Shinto shrine in Ibaraki Prefecture, Japan

Kanamura Wake Ikazuchi Shrine (金村別雷神社, kanamura wake ikazuchi jinja) is a Shinto shrine in Tsukuba, Ibaraki, Japan. It is also called "Raijin-sama" and "Kanamura-sama" by locals. It is the second largest shrine in Tsukuba, after Mt. Tsukuba Shrine, and it is one of the three major Raijin shrines in the Kanto area. It is a Kamo shrine.

==History==
It was founded on March 15, 931, during the reign of Emperor Suzaku, by a feudal lord named Toyoda-ko. It enshrines the thunder deity Kanamura-wake-ikazuchi-no-kami.

The shrine is west of Tsukuba in Kamigō, an urbanized area, but the surrounding area is fields, the Kokai River runs west of this area. To the north, on the other side of the Kikai River is Mototoyoda, site where the Toyoda Clan established a castle (Toyota Castle). Those areas in the past were controlled by the Toyoda Clan.

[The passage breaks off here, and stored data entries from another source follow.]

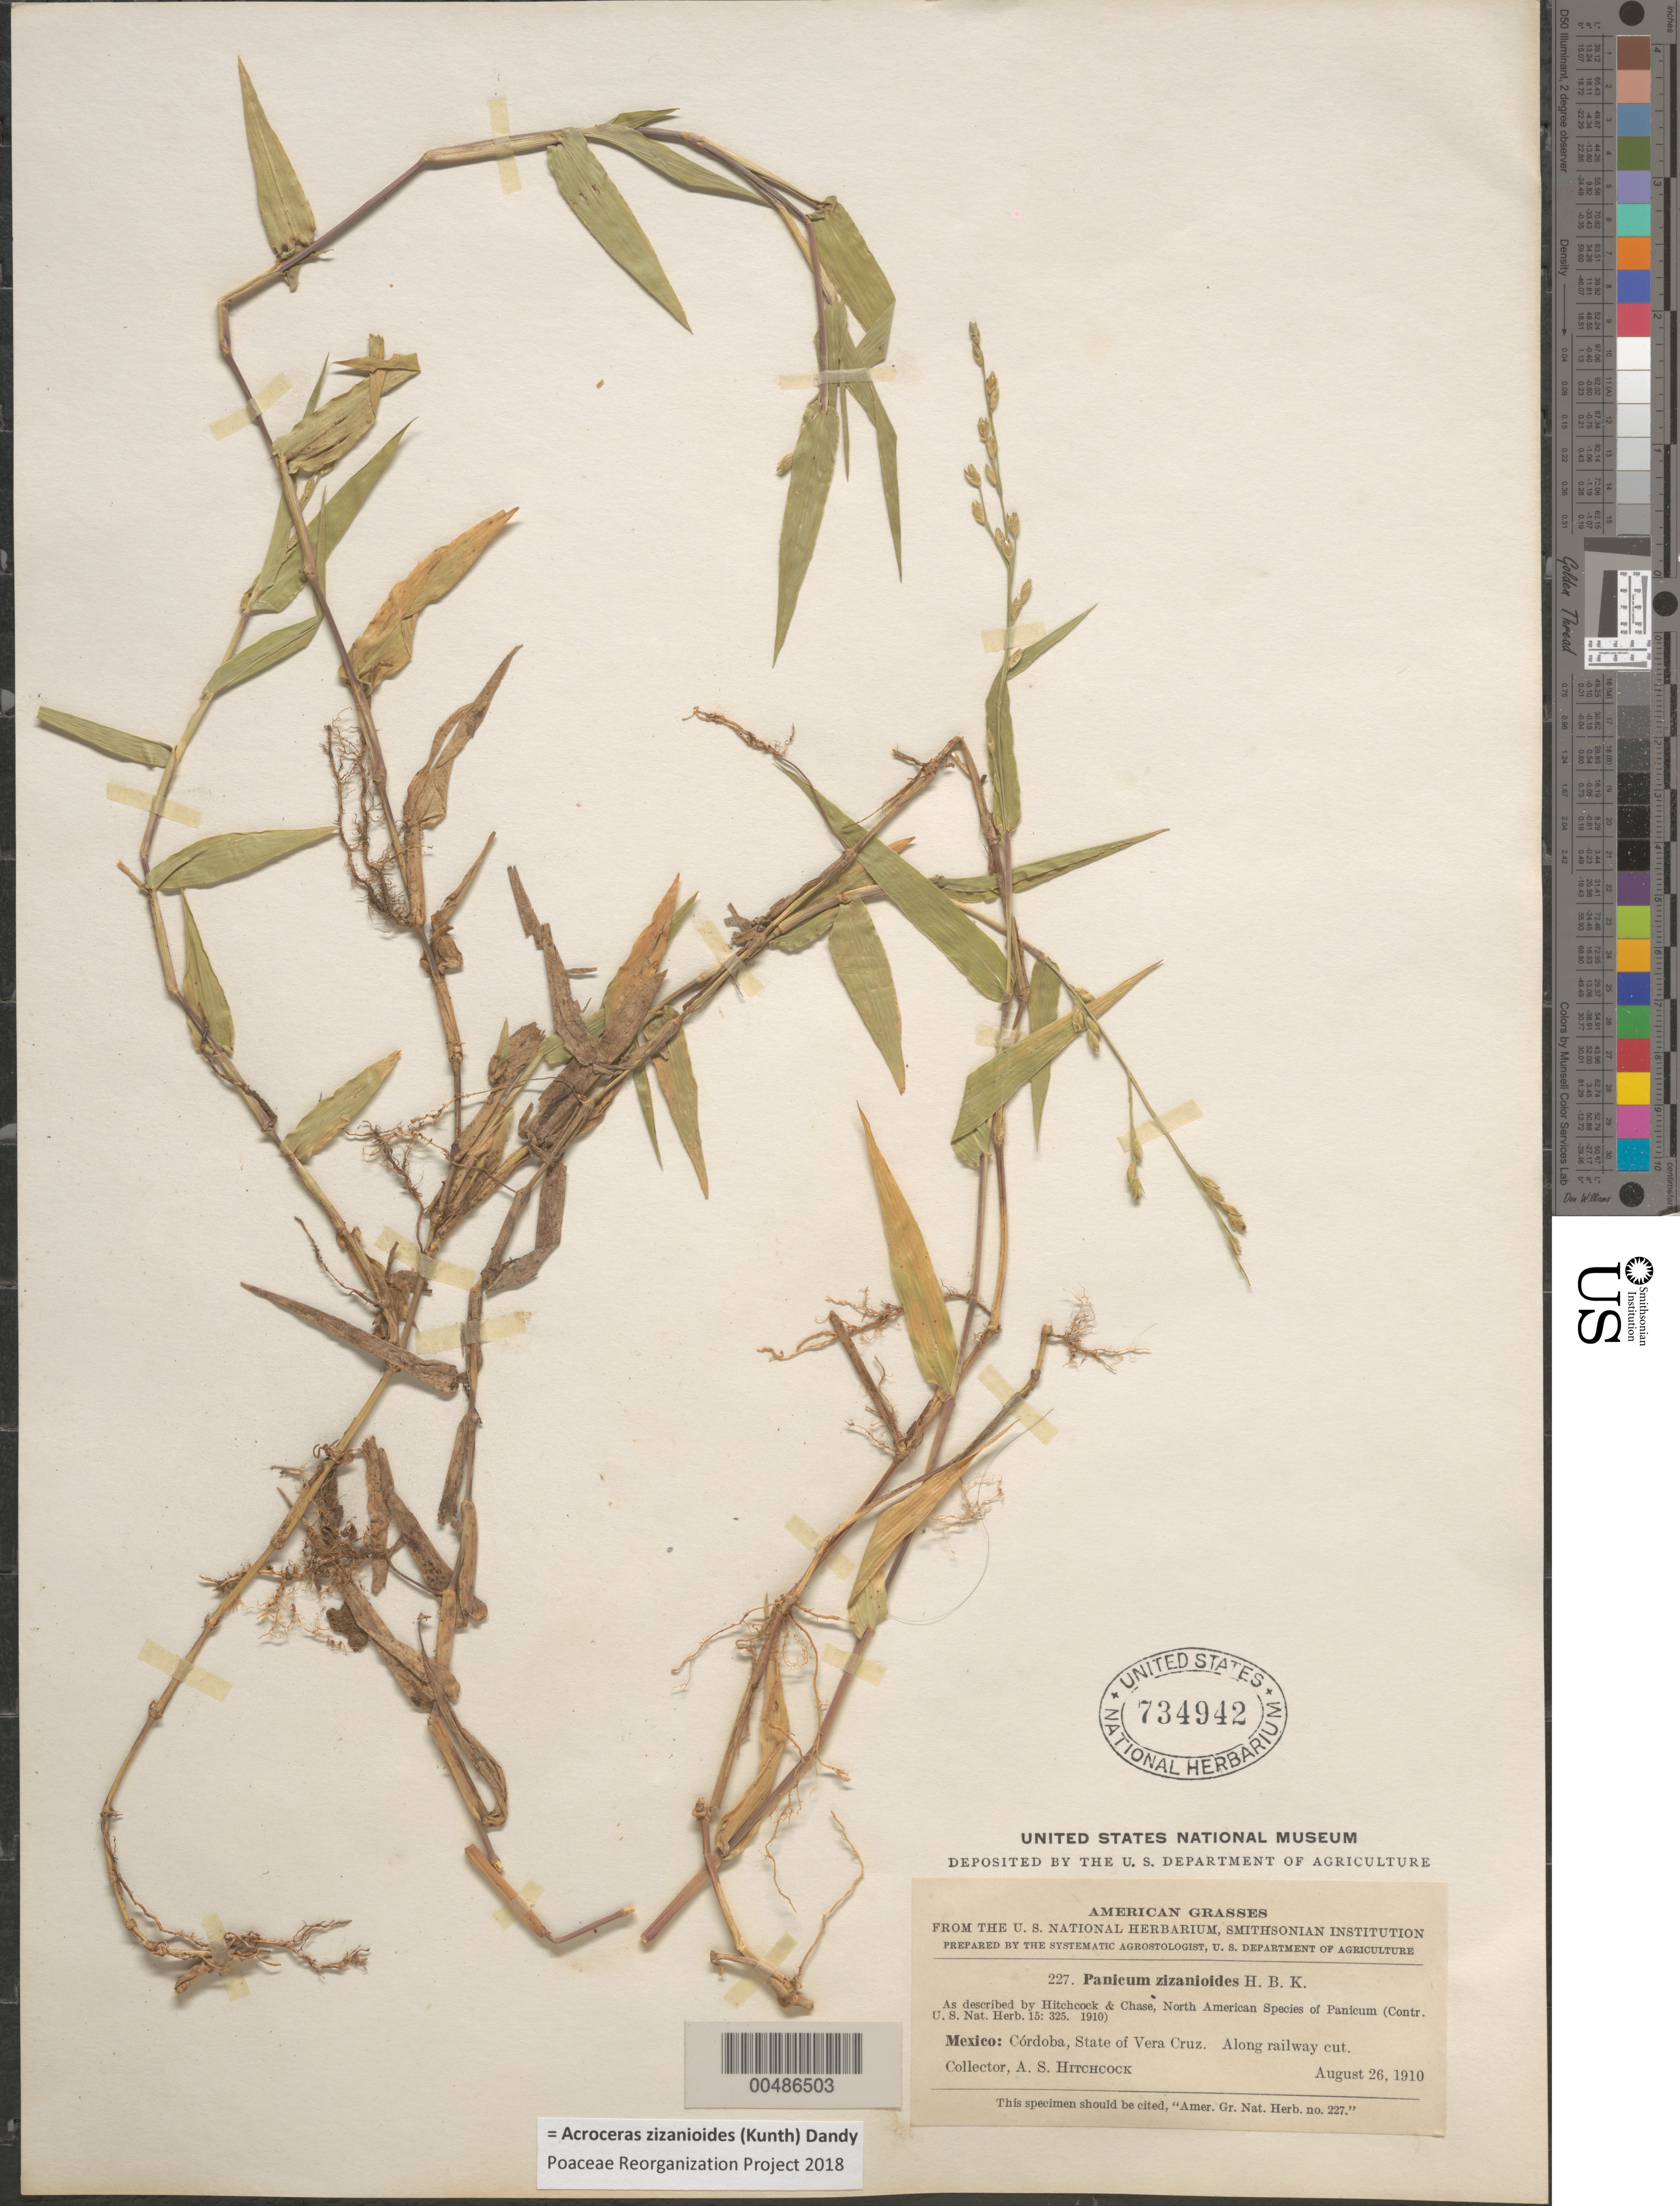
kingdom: Plantae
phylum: Tracheophyta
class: Liliopsida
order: Poales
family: Poaceae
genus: Acroceras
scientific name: Acroceras zizanioides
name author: (Kunth) Dandy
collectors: A. S. Hitchcock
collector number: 227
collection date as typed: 26 Aug 1910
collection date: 1910-08-26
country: Mexico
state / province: Veracruz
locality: Córdoba, along railway cut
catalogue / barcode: US 734942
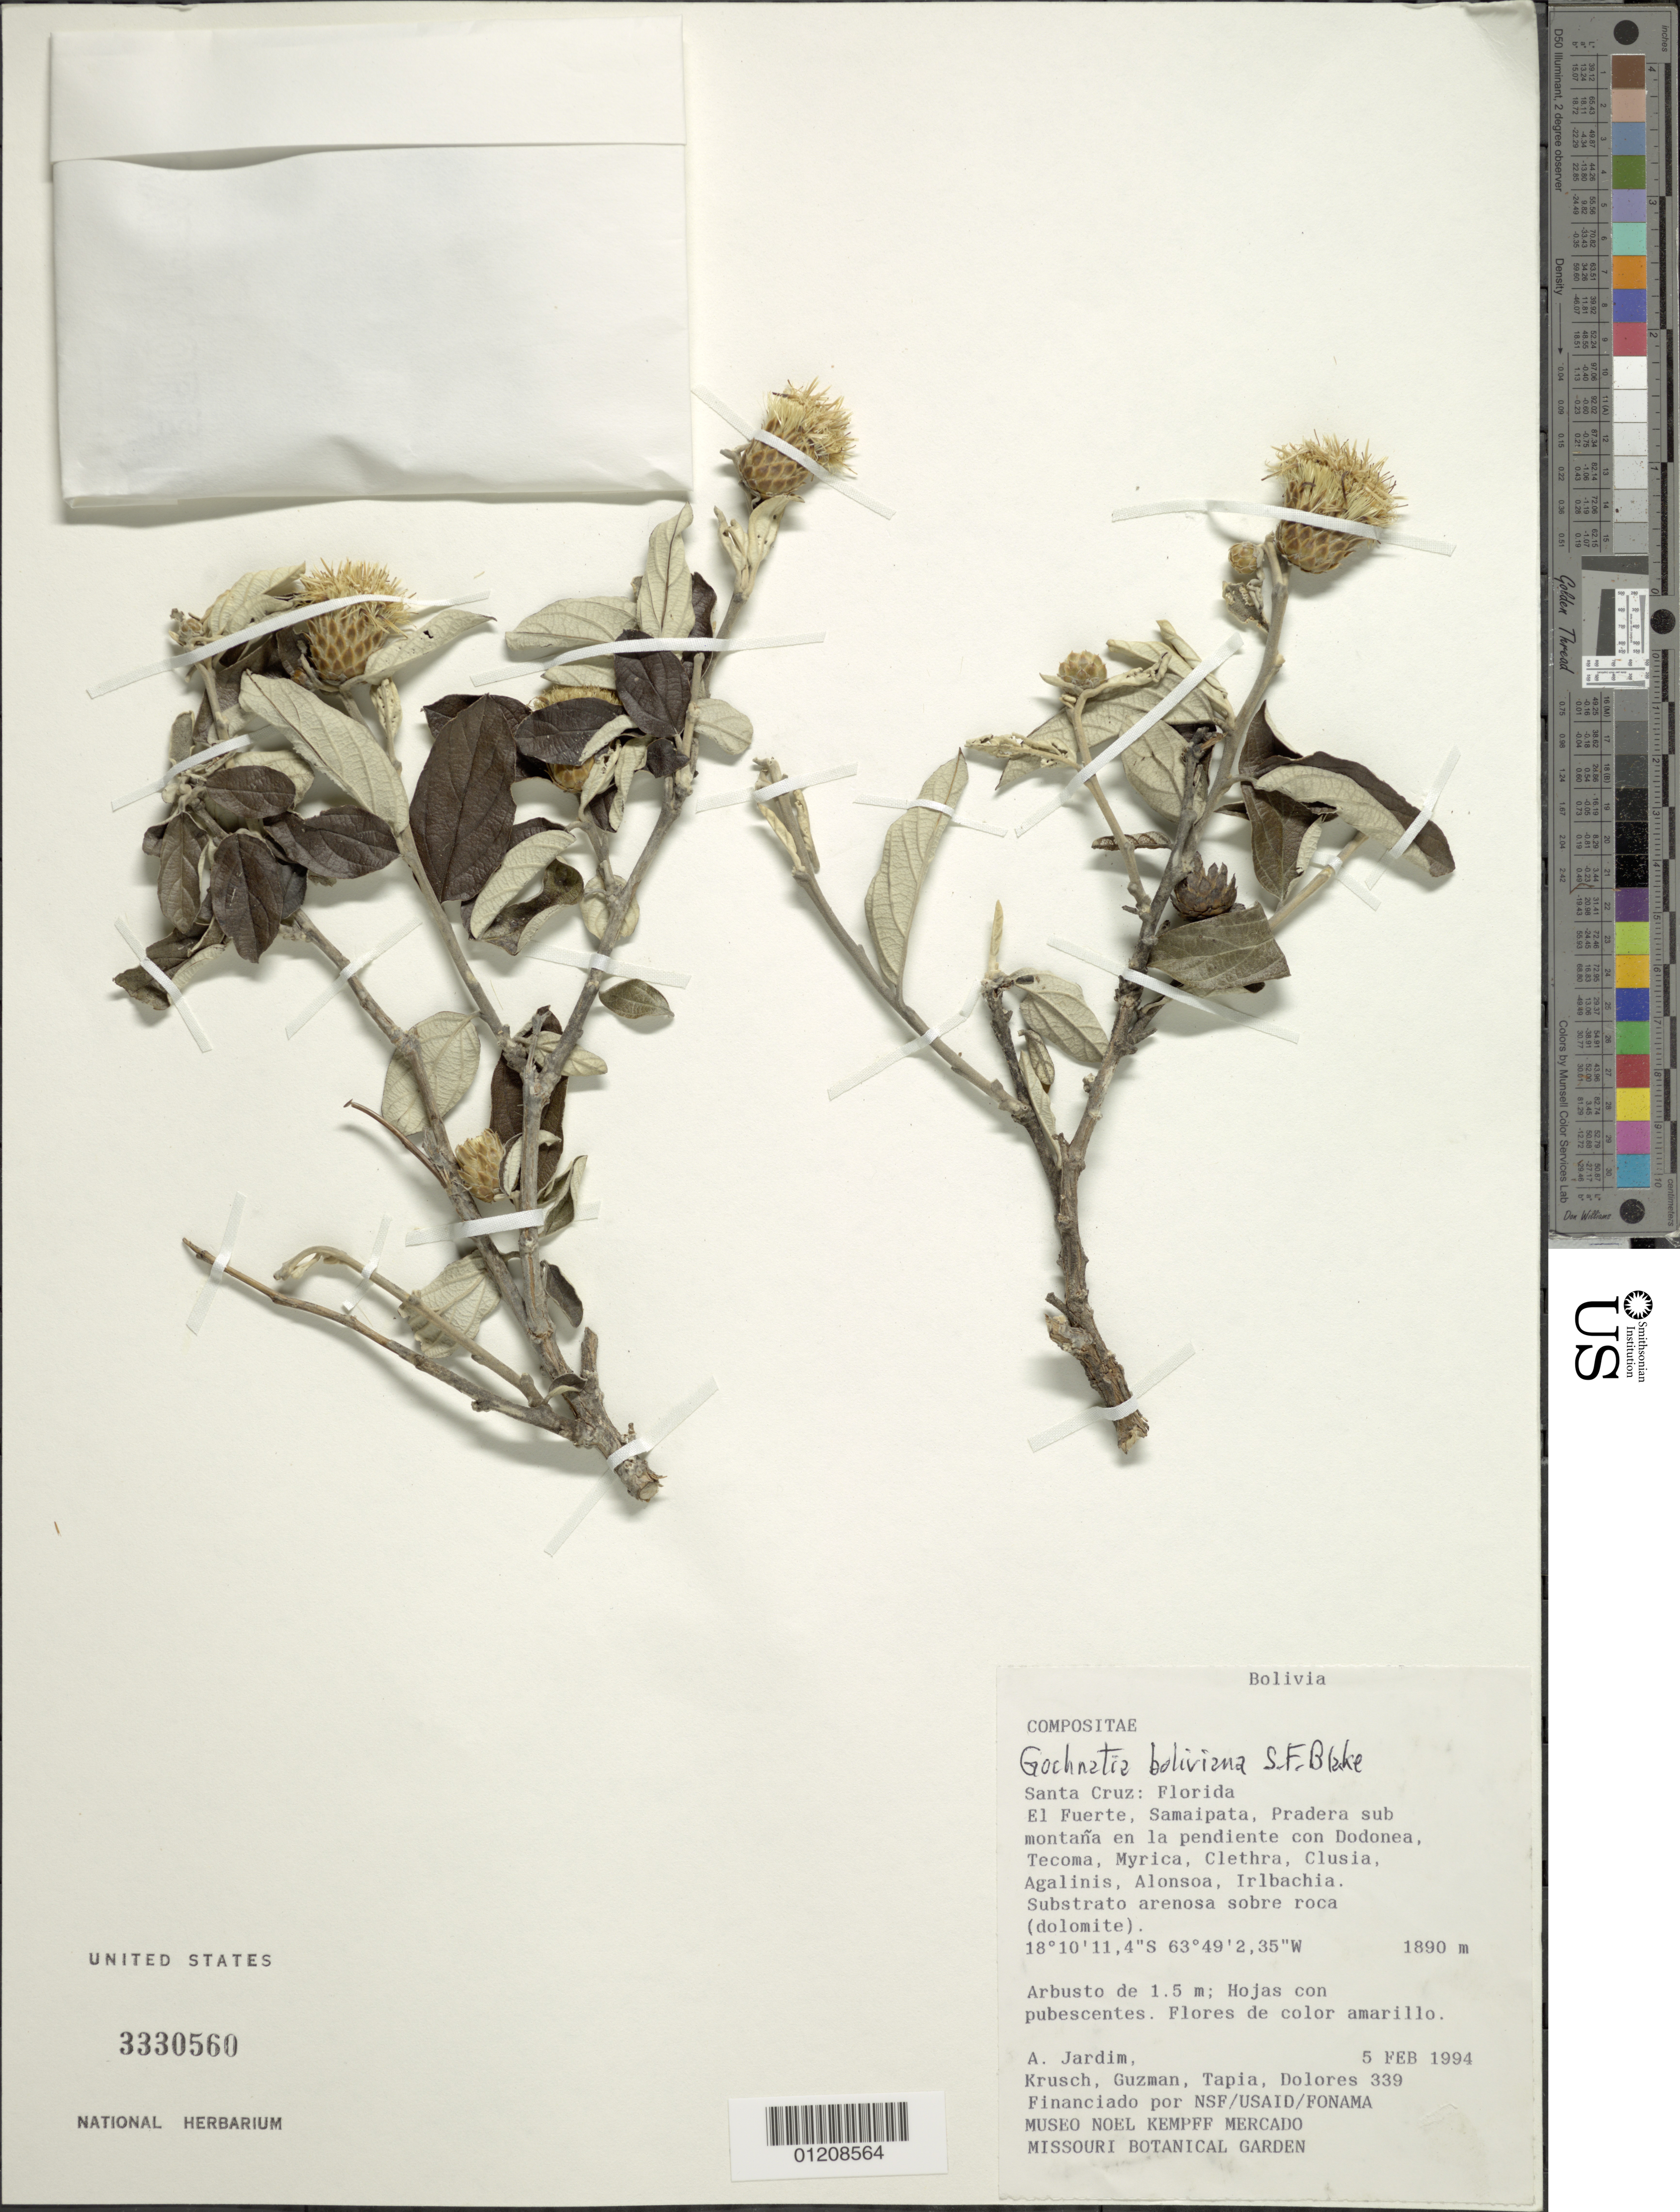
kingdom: Plantae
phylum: Tracheophyta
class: Magnoliopsida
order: Asterales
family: Asteraceae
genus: Gochnatia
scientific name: Gochnatia boliviana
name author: S.F. Blake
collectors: A. Jardim, -. Krusch, Guzman, Tapia & Dolores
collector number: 339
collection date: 1994-02-05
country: Bolivia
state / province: Santa Cruz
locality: Florida: El Fuerte, Samaipata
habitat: Pradera sub montana en la pendiente con Codonea, Tecoma, Myrica, Clethra, Clusia, Agalinis, Alonsoa, Irlbachia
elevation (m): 1890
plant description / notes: Substrato arenos sobre roca (dolomite)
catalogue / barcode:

==Local festivals (Matsuri)==
This deity is said to have a strong side, one that releases thunder to correct wrongs, and a gentle side, one that releases rain so that all living things can grow. It is especially popular with people seeking good fortune in agriculture. Festivals are held at this shrine in January (New Year's), April (Spring Festival), and November (Fall Festival).